• What you are asked to do
All of the entries should be restated word for word, but without their pictures.

• Source data
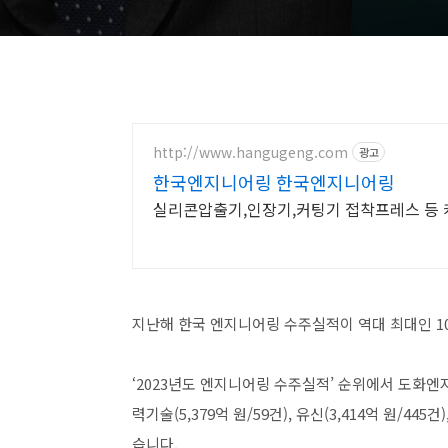
http://www.hangugeng.com
광고
한국엔지니어링 한국엔지니어링
실리콘압출기,인장기,커팅기 접착프레스 등
지난해 한국 엔지니어링 수주실적이 역대 최대인 1
‘2023년도 엔지니어링 수주실적’ 순위에서 도화엔지
력기술(5,379억 원/59건), 유신(3,414억 원/445건
습니다.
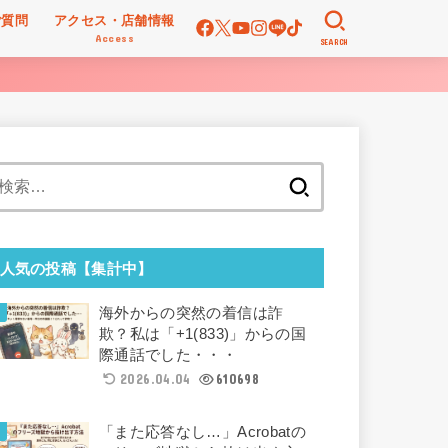
ご質問
アクセス・店舗情報
Access
SEARCH
検
索:
人気の投稿【集計中】
海外からの突然の着信は詐
欺？私は「+1(833)」からの国
際通話でした・・・
2026.04.04
610698
「また応答なし…」Acrobatの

• Exercise output
http://www.hangugeng.com
광고
한국엔지니어링 한국엔지니어링
실리콘압출기,인장기,커팅기 접착프레스 등
지난해 한국 엔지니어링 수주실적이 역대 최대인 1
‘2023년도 엔지니어링 수주실적’ 순위에서 도화엔지
력기술(5,379억 원/59건), 유신(3,414억 원/445건
습니다.
ご質問
アクセス・店舗情報
Access
SEARCH
検
索:
人気の投稿【集計中】
海外からの突然の着信は詐
欺？私は「+1(833)」からの国
際通話でした・・・
2026.04.04
610698
「また応答なし…」Acrobatの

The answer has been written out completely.